If past is prologue, the Biden administration will follow the Obama administration, along with the Clinton administration before that. In the best case, benefit-cost analysis will be used to help guide the design of rules and explain the economic impacts of rules through the regulatory impact analysis process. Ancillary benefits will again become as important as the benefits underlying the purpose of the rule, estimates of the social cost of carbon will again consider international consequences, and so on.
But this is not to say that all will be sweetness and light. During my time in the Clinton administration on the Council of Economic Advisors, a bit of distrust existed among certain figures in the administration over the value of benefit-cost analysis. Even though research shows that costs are as likely to be underestimated as overestimated in these analyses, some in the administration felt that benefit-cost analysis would overemphasize costs and work against regulations. On the other hand, the Clinton era also was a period when the guidance from the Office of Management and Budget on the use of regulatory impact analysis changed from proceeding only if benefits exceed the costs to proceeding simply if benefits justify the costs. Indeed, such a distinction was critical for a stormwater management rule with benefits lower than costs, but which the administration nonetheless thought was essential to pursue for other reasons. Even as an economist trained to put special emphasis on taking actions that are efficient, I felt that using “justify” was more appropriate than “exceed.”
A host of issues about the conduct of benefit-cost analysis will be useful to address in a new administration that’s more committed than the outgoing administration to the science that underlies benefit-cost analysis. For one, the Biden administration should routinely conduct retrospective analyses of the impact of rules, which at one point was on the Trump administration’s agenda and has been discussed for years as a productive strategy to learn from mistakes and even correct them. Another area for improvement will be addressing the uncertainties associated with estimating benefits and costs. Scores of reviews and expert panels have urged federal agencies to do a better job of estimating and describing uncertainties. But such efforts often have been thwarted by a lack of data, a fear of court challenges, or some decisionmakers’ desire for uncomplicated estimates of costs and benefits. A third area for possible improvement is the much touted—and, in some quarters, much reviled—value of a statistical life. This key number, involved in assessing the benefits of air quality regulations among many others, has not been thoroughly revisited for decades and needs a comprehensive look.

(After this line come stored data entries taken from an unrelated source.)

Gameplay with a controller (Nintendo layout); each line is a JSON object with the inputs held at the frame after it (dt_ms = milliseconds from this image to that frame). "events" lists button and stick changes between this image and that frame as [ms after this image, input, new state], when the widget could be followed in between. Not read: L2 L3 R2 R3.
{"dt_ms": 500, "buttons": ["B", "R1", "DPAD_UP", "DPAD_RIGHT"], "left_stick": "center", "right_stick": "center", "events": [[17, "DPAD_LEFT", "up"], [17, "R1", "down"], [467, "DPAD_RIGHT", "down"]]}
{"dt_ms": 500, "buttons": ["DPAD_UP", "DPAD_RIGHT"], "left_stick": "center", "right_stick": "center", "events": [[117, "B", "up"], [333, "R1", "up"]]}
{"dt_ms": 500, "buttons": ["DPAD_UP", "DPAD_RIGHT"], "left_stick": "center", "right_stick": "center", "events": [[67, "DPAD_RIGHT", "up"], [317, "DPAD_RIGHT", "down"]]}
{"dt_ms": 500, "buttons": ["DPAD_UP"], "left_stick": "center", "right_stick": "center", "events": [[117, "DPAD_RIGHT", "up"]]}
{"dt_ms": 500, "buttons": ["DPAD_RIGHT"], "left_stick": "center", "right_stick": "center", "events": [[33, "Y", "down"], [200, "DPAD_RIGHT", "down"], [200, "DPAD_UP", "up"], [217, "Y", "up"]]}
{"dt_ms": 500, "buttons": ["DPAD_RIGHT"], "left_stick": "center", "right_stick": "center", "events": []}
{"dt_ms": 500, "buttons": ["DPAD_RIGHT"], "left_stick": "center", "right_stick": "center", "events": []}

Ultimately, I am hopeful a Biden administration can be trusted to make non-ideological decisions and take a science-based approach to the benefit-cost analysis process. Still, tradeoffs will be apparent when, inevitably, a proposed rule significantly reduces emissions but is not maximally efficient. In those cases, I hope the Biden administration uses benefit-cost analysis to help design a more efficient rule and is transparent in recognizing the inefficiencies while also communicating the political, legal, or distributional justifications for moving ahead with the rule, anyway.